In the 13 local authority areas, children have a less than 50 per cent chance of attending one of the better secondaries - meaning more than half end up in schools which need improvement or which have been branded 'inadequate'.
These areas are:
- Tameside: 49% (up 3 points from last year)
- Middlesbrough: 48% (up 6pts)
- Barnsley: 48% (up 25pts)
- East Riding of Yorkshire: 46% (up 8pts)
- Stockton-on-Tees: 46% (down 16pts)
- Derbyshire: 42% (down 13pts)
- Bradford: 40% (down 8pts)
- Blackpool: 38% (down 8pts)
- Doncaster: 37% (down 6pts)
- Oldham: 36% (down 21pts)
- St Helens: 35% (down 12pts)
- Hartlepool: 35% (no change)
- Isle of Wight: 17% (up 3pts)
The report found that only six areas in the country could boast 100 per cent of secondary-age students attending the top schools, five of which are in London - Haringey, Hounslow, Islington, Kensington and Chelsea, and Westminster - along with Rutland in the East Midlands.
Poor behaviour from pupils is blighting the UK's secondary schools, Ofsted's chief inspector has warned - with almost half a million children sharing lessons with misbehaving classmates.
Sir Michael Wilshaw said too many secondaries were dealing with a "hubbub" of gossip, shouting out, using their phones and other disruptions which often made teaching almost impossible.
He found that of those schools inspected in the 2013/14 academic year, there was a seven per cent drop in the number where pupil behaviour was classed as 'good' or 'outstanding'.
This is unacceptable... Inspectors found far too many instances of pupils gossiping, calling out without permission, using their mobiles, being slow to start work or follow instructions, or failing to bring the right books or equipment to class.
While these are minor infractions in themselves, cumulatively they create a hubbub of interference that makes teaching and learning difficult and sometimes impossible.
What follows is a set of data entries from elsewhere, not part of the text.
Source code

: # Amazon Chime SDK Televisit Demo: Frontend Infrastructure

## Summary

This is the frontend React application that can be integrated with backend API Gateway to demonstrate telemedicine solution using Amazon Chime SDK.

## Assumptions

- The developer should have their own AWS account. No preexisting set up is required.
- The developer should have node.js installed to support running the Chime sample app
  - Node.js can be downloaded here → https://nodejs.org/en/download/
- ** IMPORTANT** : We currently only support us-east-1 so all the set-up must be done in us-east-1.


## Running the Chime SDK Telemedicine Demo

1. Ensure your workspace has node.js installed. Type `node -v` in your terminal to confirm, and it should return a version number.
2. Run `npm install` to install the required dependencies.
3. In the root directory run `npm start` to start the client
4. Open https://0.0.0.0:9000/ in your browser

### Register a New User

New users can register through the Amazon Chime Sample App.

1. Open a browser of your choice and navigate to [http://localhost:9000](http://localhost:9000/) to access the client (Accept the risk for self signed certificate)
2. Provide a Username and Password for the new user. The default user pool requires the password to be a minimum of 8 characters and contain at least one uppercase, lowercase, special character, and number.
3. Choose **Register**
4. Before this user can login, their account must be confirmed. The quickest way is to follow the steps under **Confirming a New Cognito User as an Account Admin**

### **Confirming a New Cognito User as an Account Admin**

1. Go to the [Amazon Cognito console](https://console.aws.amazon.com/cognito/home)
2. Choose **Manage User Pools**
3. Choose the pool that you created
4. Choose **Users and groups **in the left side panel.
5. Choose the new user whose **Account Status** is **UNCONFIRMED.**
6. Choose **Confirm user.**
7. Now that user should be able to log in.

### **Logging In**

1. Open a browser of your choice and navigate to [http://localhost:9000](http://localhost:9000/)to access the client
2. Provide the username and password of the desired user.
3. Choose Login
His latest report adds that schools were often failing to challenge their brightest pupils, with a "worrying lack of scholarship" and teachers' expectations "too low" to match their students' abilities.
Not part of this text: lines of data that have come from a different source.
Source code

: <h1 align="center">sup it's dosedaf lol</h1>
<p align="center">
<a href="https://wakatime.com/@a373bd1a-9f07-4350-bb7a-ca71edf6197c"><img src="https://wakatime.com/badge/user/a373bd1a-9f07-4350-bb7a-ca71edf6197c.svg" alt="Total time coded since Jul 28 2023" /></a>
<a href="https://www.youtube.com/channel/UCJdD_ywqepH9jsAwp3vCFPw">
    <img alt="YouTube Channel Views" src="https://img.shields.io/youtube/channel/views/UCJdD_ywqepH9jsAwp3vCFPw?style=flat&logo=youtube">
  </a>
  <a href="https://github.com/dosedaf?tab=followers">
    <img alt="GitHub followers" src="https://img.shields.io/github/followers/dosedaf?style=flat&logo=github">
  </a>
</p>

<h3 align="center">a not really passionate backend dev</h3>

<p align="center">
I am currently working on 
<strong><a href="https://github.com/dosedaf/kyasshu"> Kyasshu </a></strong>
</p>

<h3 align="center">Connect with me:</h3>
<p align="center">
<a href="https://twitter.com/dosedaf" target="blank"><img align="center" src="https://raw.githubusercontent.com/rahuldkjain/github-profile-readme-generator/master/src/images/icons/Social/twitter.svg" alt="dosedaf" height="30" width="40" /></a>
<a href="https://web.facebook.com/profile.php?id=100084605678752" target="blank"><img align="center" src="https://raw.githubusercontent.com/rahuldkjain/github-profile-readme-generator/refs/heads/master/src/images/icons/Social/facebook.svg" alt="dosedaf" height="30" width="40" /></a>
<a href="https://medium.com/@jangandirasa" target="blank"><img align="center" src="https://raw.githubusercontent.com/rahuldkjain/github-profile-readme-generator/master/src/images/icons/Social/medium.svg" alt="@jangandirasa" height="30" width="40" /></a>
The Department for Education has defended standards at secondary schools across the country, saying there had been "incredible improvements" over the past few years.
It comes after Ofsted chief Sir Michael Wilshaw criticised performance as "not good enough".
In a report released today, Sir Michael said the proportion of secondaries rated as 'inadequate' had risen dramatically over the past 12 months.
But a DfE spokesman said Ofsted's tougher new inspections were behind the figures, as they left substandard schools with 'nowhere to hide'.
We share Sir Michael Wilshaw's ambition to keep raising standards in secondary schools but we should acknowledge we have seen incredible improvements in recent years - all achieved against the backdrop of Ofsted's much tougher inspection framework which leaves no room for underperforming schools to hide.
They added that around one million more children were being taught in good or outstanding schools since 2010.
Chief Inspector at Ofsted Sir Michael Wilshaw has said that secondary schools need to improve to match the increase in the number of primary schools now judged as 'good.'
There is a growing difference in performance between primary schools and secondary schools...a third of secondary schools are not yet judged as good - and that's just not good enough and they've got to improve to catch the rate of increase in the primary sector.